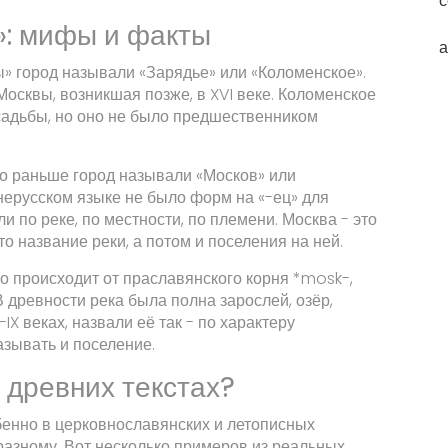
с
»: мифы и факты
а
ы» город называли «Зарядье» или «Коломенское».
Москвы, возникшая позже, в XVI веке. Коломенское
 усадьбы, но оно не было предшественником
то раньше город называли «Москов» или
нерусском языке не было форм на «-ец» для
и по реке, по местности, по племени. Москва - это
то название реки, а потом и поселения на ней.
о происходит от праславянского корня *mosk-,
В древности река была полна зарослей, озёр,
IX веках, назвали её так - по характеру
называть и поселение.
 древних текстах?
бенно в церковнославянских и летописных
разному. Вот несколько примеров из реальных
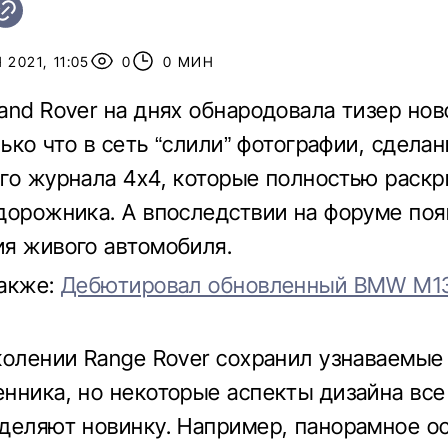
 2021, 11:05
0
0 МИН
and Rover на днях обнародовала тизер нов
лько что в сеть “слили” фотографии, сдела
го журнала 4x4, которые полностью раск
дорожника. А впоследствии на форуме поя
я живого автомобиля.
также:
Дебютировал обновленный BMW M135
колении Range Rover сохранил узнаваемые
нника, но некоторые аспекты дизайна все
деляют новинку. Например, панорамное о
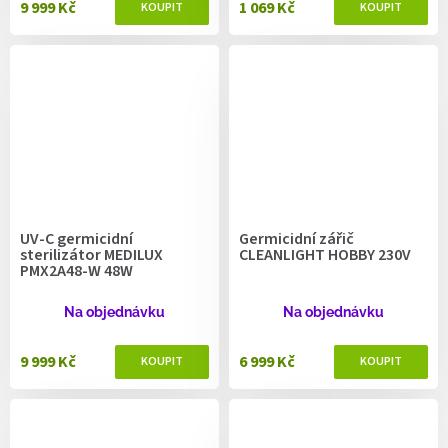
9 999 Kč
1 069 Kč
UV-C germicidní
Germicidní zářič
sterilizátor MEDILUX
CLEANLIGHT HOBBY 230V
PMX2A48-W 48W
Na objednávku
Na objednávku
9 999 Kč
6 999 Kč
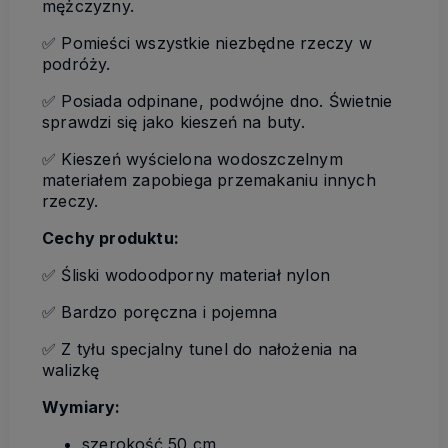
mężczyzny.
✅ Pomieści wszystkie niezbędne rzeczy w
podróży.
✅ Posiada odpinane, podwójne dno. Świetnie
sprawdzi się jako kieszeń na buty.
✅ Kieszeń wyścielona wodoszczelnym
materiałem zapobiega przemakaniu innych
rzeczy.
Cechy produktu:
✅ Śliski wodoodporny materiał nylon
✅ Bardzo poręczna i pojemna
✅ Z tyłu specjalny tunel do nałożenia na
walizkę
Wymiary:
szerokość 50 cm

——

**REQUIREMENT:**
Although the records include pictures, the copy should reproduce every line exactly and none of the pictures.

**EXPECTED ANSWER:**
с
»: мифы и факты
а
ы» город называли «Зарядье» или «Коломенское».
Москвы, возникшая позже, в XVI веке. Коломенское
 усадьбы, но оно не было предшественником
то раньше город называли «Москов» или
нерусском языке не было форм на «-ец» для
и по реке, по местности, по племени. Москва - это
то название реки, а потом и поселения на ней.
о происходит от праславянского корня *mosk-,
В древности река была полна зарослей, озёр,
IX веках, назвали её так - по характеру
называть и поселение.
 древних текстах?
бенно в церковнославянских и летописных
разному. Вот несколько примеров из реальных
 2021, 11:05
0
0 МИН
and Rover на днях обнародовала тизер нов
лько что в сеть “слили” фотографии, сдела
го журнала 4x4, которые полностью раск
дорожника. А впоследствии на форуме поя
я живого автомобиля.
также:
Дебютировал обновленный BMW M135
колении Range Rover сохранил узнаваемые
нника, но некоторые аспекты дизайна все
деляют новинку. Например, панорамное о
9 999 Kč
1 069 Kč
UV-C germicidní
Germicidní zářič
sterilizátor MEDILUX
CLEANLIGHT HOBBY 230V
PMX2A48-W 48W
Na objednávku
Na objednávku
9 999 Kč
6 999 Kč
mężczyzny.
✅ Pomieści wszystkie niezbędne rzeczy w
podróży.
✅ Posiada odpinane, podwójne dno. Świetnie
sprawdzi się jako kieszeń na buty.
✅ Kieszeń wyścielona wodoszczelnym
materiałem zapobiega przemakaniu innych
rzeczy.
Cechy produktu:
✅ Śliski wodoodporny materiał nylon
✅ Bardzo poręczna i pojemna
✅ Z tyłu specjalny tunel do nałożenia na
walizkę
Wymiary:
szerokość 50 cm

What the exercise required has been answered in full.